La Paula est considérée comme le dernier bastion des squatters, le lieu où se retranchent nombre de ceux qui sont prêts à recourir à la violence pour défendre le village. Pour beaucoup, la décision d’être expulsée ou de quitter l’enceinte sans être identifiée semble n’avoir pas encore été prise. Mais ensuite tout va vite. J’arrive juste dans la cour avant que la police n’arrive. Quelques minutes plus tard, ils dégagent la barricade devant la cour et prennent d’assaut la zone. Des militants sur les toits allument des fumigènes. L’expulsion ressemble presque à un exercice policier. Et cela reste paisible.

Des policiers détruisent une maison en bois

  • La police détruit une maison en bois au centre du village, le soi-disant Phantasialand, le premier jour de l’expulsion

Deux militants se faisant appeler Pinky et Brain publient une vidéo d’un système de tunnel auto-construit sous Lützerath. Les militants s’y sont retranchés, rendant difficile une évacuation en toute sécurité par la police. Quelques jours plus tard, ils quittent volontairement le tunnel ; ils ne semblaient pas avoir besoin d’être secourus.

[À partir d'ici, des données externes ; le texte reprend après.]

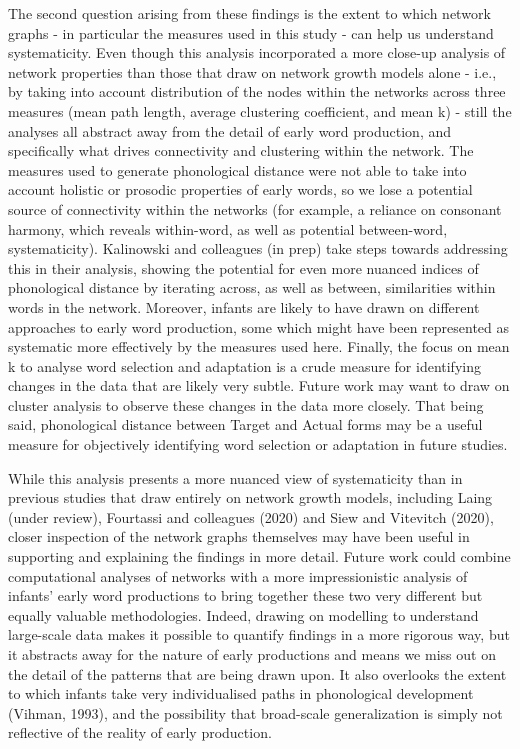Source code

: \documentclass[
  man]{apa6}
\begin{document}
The second question arising from these findings is the extent to which network graphs - in particular the measures used in this study - can help us understand systematicity. Even though this analysis incorporated a more close-up analysis of network properties than those that draw on network growth models alone - i.e., by taking into account distribution of the nodes within the networks across three measures (mean path length, average clustering coefficient, and mean k) - still the analyses all abstract away from the detail of early word production, and specifically what drives connectivity and clustering within the network. The measures used to generate phonological distance were not able to take into account holistic or prosodic properties of early words, so we lose a potential source of connectivity within the networks (for example, a reliance on consonant harmony, which reveals within-word, as well as potential between-word, systematicity). Kalinowski and colleagues (in prep) take steps towards addressing this in their analysis, showing the potential for even more nuanced indices of phonological distance by iterating across, as well as between, similarities within words in the network. Moreover, infants are likely to have drawn on different approaches to early word production, some which might have been represented as systematic more effectively by the measures used here. Finally, the focus on mean k to analyse word selection and adaptation is a crude measure for identifying changes in the data that are likely very subtle. Future work may want to draw on cluster analysis to observe these changes in the data more closely. That being said, phonological distance between Target and Actual forms may be a useful measure for objectively identifying word selection or adaptation in future studies.

While this analysis presents a more nuanced view of systematicity than in previous studies that draw entirely on network growth models, including Laing (under review), Fourtassi and colleagues (2020) and Siew and Vitevitch (2020), closer inspection of the network graphs themselves may have been useful in supporting and explaining the findings in more detail. Future work could combine computational analyses of networks with a more impressionistic analysis of infants' early word productions to bring together these two very different but equally valuable methodologies. Indeed, drawing on modelling to understand large-scale data makes it possible to quantify findings in a more rigorous way, but it abstracts away for the nature of early productions and means we miss out on the detail of the patterns that are being drawn upon. It also overlooks the extent to which infants take very individualised paths in phonological development (Vihman, 1993), and the possibility that broad-scale generalization is simply not reflective of the reality of early production.
\end{document}
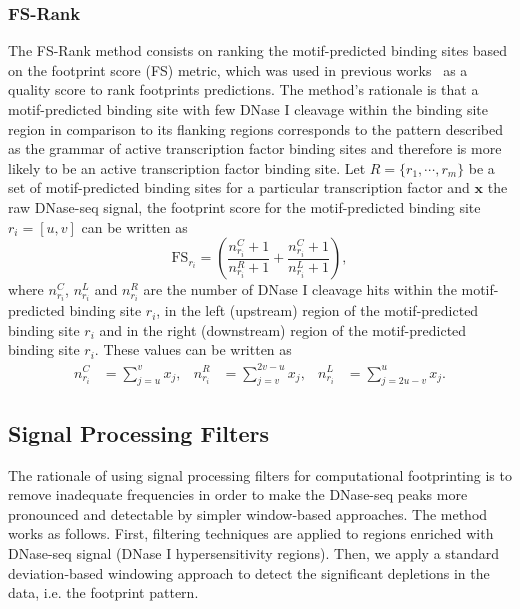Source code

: \subsubsection{FS-Rank}
\label{sec:fs.rank}

The FS-Rank method consists on ranking the motif-predicted binding sites based on the footprint score (FS) metric, which was used in previous works~\cite{neph2012a,he2014} as a quality score to rank footprints predictions. The method's rationale is that a motif-predicted binding site with few DNase I cleavage within the binding site region in comparison to its flanking regions corresponds to the pattern described as the grammar of active transcription factor binding sites and therefore is more likely to be an active transcription factor binding site. Let $R = \{ {r}_{1}, \cdots, {r}_{m} \}$ be a set of motif-predicted binding sites for a particular transcription factor and $\mathbf{x}$ the raw DNase-seq signal, the footprint score for the motif-predicted binding site ${r}_{i} = [u,v]$ can be written as
\begin{equation}
  \label{eq:fs1}
  \text{FS}_{r_i} = \left(\frac{{n}^{C}_{r_i}+1}{{n}^{R}_{r_i}+1} + \frac{{n}^{C}_{r_i}+1}{{n}^{L}_{r_i}+1}\right),
\end{equation}
where ${n}^{C}_{r_i}$, ${n}^{L}_{r_i}$ and ${n}^{R}_{r_i}$ are the number of DNase I cleavage hits within the motif-predicted binding site $r_i$, in the left (upstream) region of the motif-predicted binding site $r_i$ and in the right (downstream) region of the motif-predicted binding site $r_i$. These values can be written as
\begin{align}
  \label{eq:fs2}
  {n}^{C}_{r_i} &= \sum_{j=u}^{v} {x}_{j}, &
  {n}^{R}_{r_i} &= \sum_{j=v}^{2v-u} {x}_{j}, &
  {n}^{L}_{r_i} &= \sum_{j=2u-v}^{u} {x}_{j}.
\end{align}

\subsection{Signal Processing Filters}
\label{sec:signal.processing.filters}

The rationale of using signal processing filters for computational footprinting is to remove inadequate frequencies in order to make the DNase-seq peaks more pronounced and detectable by simpler window-based approaches. The method works as follows. First, filtering techniques are applied to regions enriched with DNase-seq signal (DNase I hypersensitivity regions). Then, we apply a standard deviation-based windowing approach to detect the significant depletions in the data, i.e. the footprint pattern.


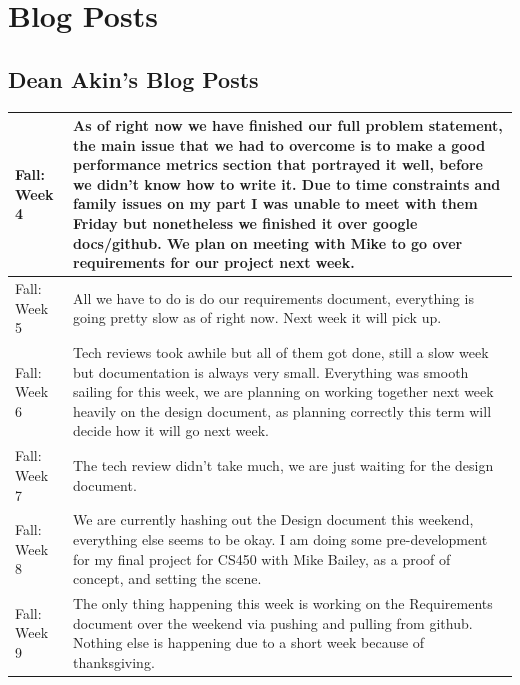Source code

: \documentclass[onecolumn, draftclsnofoot,10pt, compsoc]{IEEEtran}
\begin{document}
\section{Blog Posts}
\subsection* {Dean Akin's Blog Posts}
\begin{longtable} {|p{1.5cm}|p{13.5cm}|} \hline
Fall: Week 4 &
As of right now we have finished our full problem statement, the main issue that we had to overcome is to make a good performance metrics section that portrayed it well, before we didn’t know how to write it. Due to time constraints and family issues on my part I was unable to meet with them Friday but nonetheless we finished it over google docs/github. We plan on meeting with Mike to go over requirements for our project next week. \\ \hline

Fall: Week 5 &
All we have to do is do our requirements document, everything is going pretty slow as of right now. Next week it will pick up. \\ \hline

Fall: Week 6 &
Tech reviews took awhile but all of them got done, still a slow week but documentation is always very small. Everything was smooth sailing for this week, we are planning on working together next week heavily on the design document, as planning correctly this term will decide how it will go next week.  \\ \hline

Fall: Week 7 &
The tech review didn’t take much, we are just waiting for the design document. \\ \hline

Fall: Week 8 &
We are currently hashing out the Design document this weekend, everything else seems to be okay. I am doing some pre-development for my final project for CS450 with Mike Bailey, as a proof of concept, and setting the scene. \\ \hline

Fall: Week 9 &
The only thing happening this week is working on the Requirements document over the weekend via pushing and pulling from github. Nothing else is happening due to a short week because of thanksgiving.  \\ \hline


\end{longtable}
\end{document}
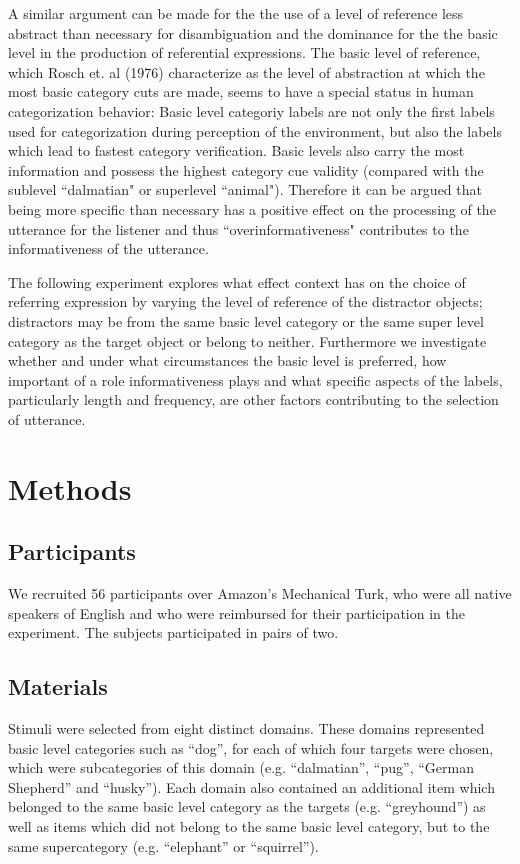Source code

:\documentclass[10pt,letterpaper]{article}
\begin{document}
A similar argument can be made for the the use of a level of reference less abstract than necessary for disambiguation and the dominance for the the basic level in the production of referential expressions. The basic level of reference, which Rosch et. al (1976) characterize as the level of abstraction at which the most basic category cuts are made, seems to have a special status in human categorization behavior: Basic level categoriy labels are not only the first labels used for categorization during perception of the environment, but also the labels which lead to fastest category verification. Basic levels also carry the most information and possess the highest category cue validity (compared with the sublevel “dalmatian" or superlevel “animal"). Therefore it can be argued that being more specific than necessary has a positive effect on the processing of the utterance for the listener and thus “overinformativeness" contributes to the informativeness of the utterance.

The following experiment explores what effect context has on the choice of referring expression by varying the level of reference of the distractor objects; distractors may be from the same basic level category or the same super level category as the target object or belong to neither. Furthermore we investigate whether and under what circumstances the basic level is preferred, how important of a role informativeness plays and what specific aspects of the labels, particularly length and frequency, are other factors contributing to the selection of utterance. 

\section{\bf Methods}

\subsection{\bf Participants}
We recruited 56 participants over Amazon’s Mechanical Turk, who were all native speakers of English and who were reimbursed for their participation in the experiment. The subjects participated in pairs of two.

\subsection{\bf Materials}
Stimuli were selected from eight distinct domains. These domains represented basic level categories such as “dog”, for each of which four targets were chosen, which were subcategories of this domain (e.g. “dalmatian”, “pug”, “German Shepherd” and “husky”). Each domain also contained an additional item which belonged to the same basic level category as the targets (e.g. “greyhound”) as well as items which did not belong to the same basic level category, but to the same supercategory (e.g. “elephant” or “squirrel”). 
\end{document}
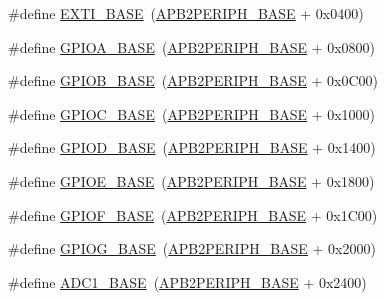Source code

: \begin{DoxyCompactItemize}
\item 
\#define \mbox{\hyperlink{group___peripheral__memory__map_ga87371508b3bcdcd98cd1ec629be29061}{E\+X\+T\+I\+\_\+\+B\+A\+SE}}~(\mbox{\hyperlink{group___peripheral__memory__map_ga25b99d6065f1c8f751e78f43ade652cb}{A\+P\+B2\+P\+E\+R\+I\+P\+H\+\_\+\+B\+A\+SE}} + 0x0400)
\item 
\#define \mbox{\hyperlink{group___peripheral__memory__map_gad7723846cc5db8e43a44d78cf21f6efa}{G\+P\+I\+O\+A\+\_\+\+B\+A\+SE}}~(\mbox{\hyperlink{group___peripheral__memory__map_ga25b99d6065f1c8f751e78f43ade652cb}{A\+P\+B2\+P\+E\+R\+I\+P\+H\+\_\+\+B\+A\+SE}} + 0x0800)
\item 
\#define \mbox{\hyperlink{group___peripheral__memory__map_gac944a89eb789000ece920c0f89cb6a68}{G\+P\+I\+O\+B\+\_\+\+B\+A\+SE}}~(\mbox{\hyperlink{group___peripheral__memory__map_ga25b99d6065f1c8f751e78f43ade652cb}{A\+P\+B2\+P\+E\+R\+I\+P\+H\+\_\+\+B\+A\+SE}} + 0x0\+C00)
\item 
\#define \mbox{\hyperlink{group___peripheral__memory__map_ga26f267dc35338eef219544c51f1e6b3f}{G\+P\+I\+O\+C\+\_\+\+B\+A\+SE}}~(\mbox{\hyperlink{group___peripheral__memory__map_ga25b99d6065f1c8f751e78f43ade652cb}{A\+P\+B2\+P\+E\+R\+I\+P\+H\+\_\+\+B\+A\+SE}} + 0x1000)
\item 
\#define \mbox{\hyperlink{group___peripheral__memory__map_ga1a93ab27129f04064089616910c296ec}{G\+P\+I\+O\+D\+\_\+\+B\+A\+SE}}~(\mbox{\hyperlink{group___peripheral__memory__map_ga25b99d6065f1c8f751e78f43ade652cb}{A\+P\+B2\+P\+E\+R\+I\+P\+H\+\_\+\+B\+A\+SE}} + 0x1400)
\item 
\#define \mbox{\hyperlink{group___peripheral__memory__map_gab487b1983d936c4fee3e9e88b95aad9d}{G\+P\+I\+O\+E\+\_\+\+B\+A\+SE}}~(\mbox{\hyperlink{group___peripheral__memory__map_ga25b99d6065f1c8f751e78f43ade652cb}{A\+P\+B2\+P\+E\+R\+I\+P\+H\+\_\+\+B\+A\+SE}} + 0x1800)
\item 
\#define \mbox{\hyperlink{group___peripheral__memory__map_ga7f9a3f4223a1a784af464a114978d26e}{G\+P\+I\+O\+F\+\_\+\+B\+A\+SE}}~(\mbox{\hyperlink{group___peripheral__memory__map_ga25b99d6065f1c8f751e78f43ade652cb}{A\+P\+B2\+P\+E\+R\+I\+P\+H\+\_\+\+B\+A\+SE}} + 0x1\+C00)
\item 
\#define \mbox{\hyperlink{group___peripheral__memory__map_ga5d8ca4020f2e8c00bde974e8e7c13cfe}{G\+P\+I\+O\+G\+\_\+\+B\+A\+SE}}~(\mbox{\hyperlink{group___peripheral__memory__map_ga25b99d6065f1c8f751e78f43ade652cb}{A\+P\+B2\+P\+E\+R\+I\+P\+H\+\_\+\+B\+A\+SE}} + 0x2000)
\item 
\#define \mbox{\hyperlink{group___peripheral__memory__map_ga695c9a2f892363a1c942405c8d351b91}{A\+D\+C1\+\_\+\+B\+A\+SE}}~(\mbox{\hyperlink{group___peripheral__memory__map_ga25b99d6065f1c8f751e78f43ade652cb}{A\+P\+B2\+P\+E\+R\+I\+P\+H\+\_\+\+B\+A\+SE}} + 0x2400)

\end{DoxyCompactItemize}
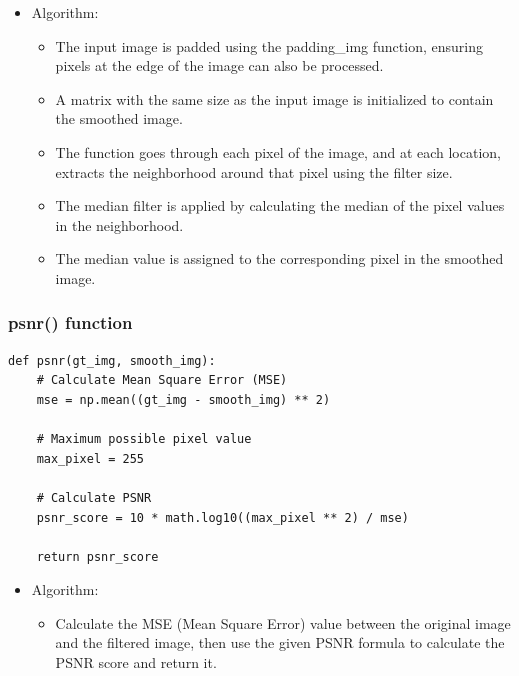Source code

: \documentclass{article}
\begin{document}
\begin{itemize}
    
    \item Algorithm:
    \begin{itemize}
        \item The input image is padded using the padding\_img function, ensuring pixels at the edge of the image can also be processed.
        \item A matrix with the same size as the input image is initialized to contain the smoothed image.
        \item The function goes through each pixel of the image, and at each location, extracts the neighborhood around that pixel using the filter size.
        \item The median filter is applied by calculating the median of the pixel values in the neighborhood.
        \item The median value is assigned to the corresponding pixel in the smoothed image.
    \end{itemize}
\end{itemize}


\subsubsection{psnr() function}
\begin{lstlisting}[caption={Code of psnr() function}, label={psnr()}]
def psnr(gt_img, smooth_img):
    # Calculate Mean Square Error (MSE)
    mse = np.mean((gt_img - smooth_img) ** 2)

    # Maximum possible pixel value
    max_pixel = 255

    # Calculate PSNR
    psnr_score = 10 * math.log10((max_pixel ** 2) / mse)

    return psnr_score
\end{lstlisting}

\begin{itemize}
    
    \item Algorithm:
    \begin{itemize}
        \item Calculate the MSE (Mean Square Error) value between the original image and the filtered image, then use the given PSNR formula to calculate the PSNR score and return it.
    \end{itemize}
\end{itemize}
\end{document}
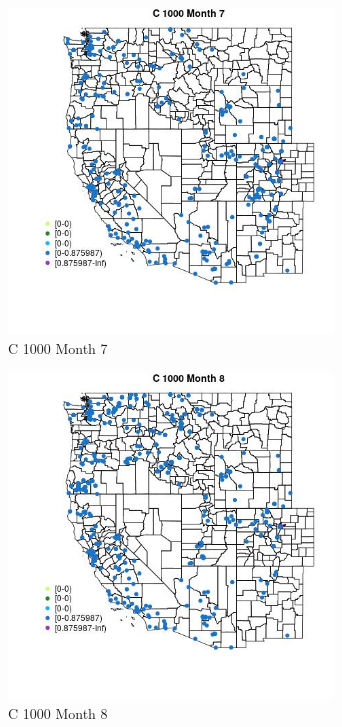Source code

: \begin{figure} 
\centering  
\includegraphics[width=0.77\textwidth]{Code_Outputs/Report_ML_input_PM25_Step4_part_e_de_duplicated_aveswNAs_MapObsMo7C_1000.jpg} 
\caption{\label{fig:Report_ML_input_PM25_Step4_part_e_de_duplicated_aveswNAsMapObsMo7C_1000}C 1000 Month 7} 
\end{figure} 
 

\clearpage 

\begin{figure} 
\centering  
\includegraphics[width=0.77\textwidth]{Code_Outputs/Report_ML_input_PM25_Step4_part_e_de_duplicated_aveswNAs_MapObsMo8C_1000.jpg} 
\caption{\label{fig:Report_ML_input_PM25_Step4_part_e_de_duplicated_aveswNAsMapObsMo8C_1000}C 1000 Month 8} 
\end{figure}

La démolition de la maison du fermier Eckardt Heukamp

Le samedi est froid et humide. Des dizaines de milliers de personnes se sont rassemblées lors de la grande manifestation à Keyenberg et marchent paisiblement vers le grand rassemblement près de Lützerath. Le village est presque entièrement dégagé. Les éminentes militantes Greta Thunberg et Luisa Neubauer prennent la parole. À ce stade, des milliers de personnes ont quitté le cortège à travers les champs humides et se précipitent vers Lützerath. La police semble d’abord mal coordonnée et passe à tabac les manifestants. Un combat de boue commence, de la terre est jetée et des feux d’artifice sont déclenchés.

La police escorte un militant

Aux portes de Lützerath, la tempête se termine devant plusieurs barricades policières et canons à eau. Lützerath, autrefois lieu de rêve et d’utopie pour les militants et symbole du mouvement climatique, est devenu en quelques jours la forteresse d’une entreprise énergétique.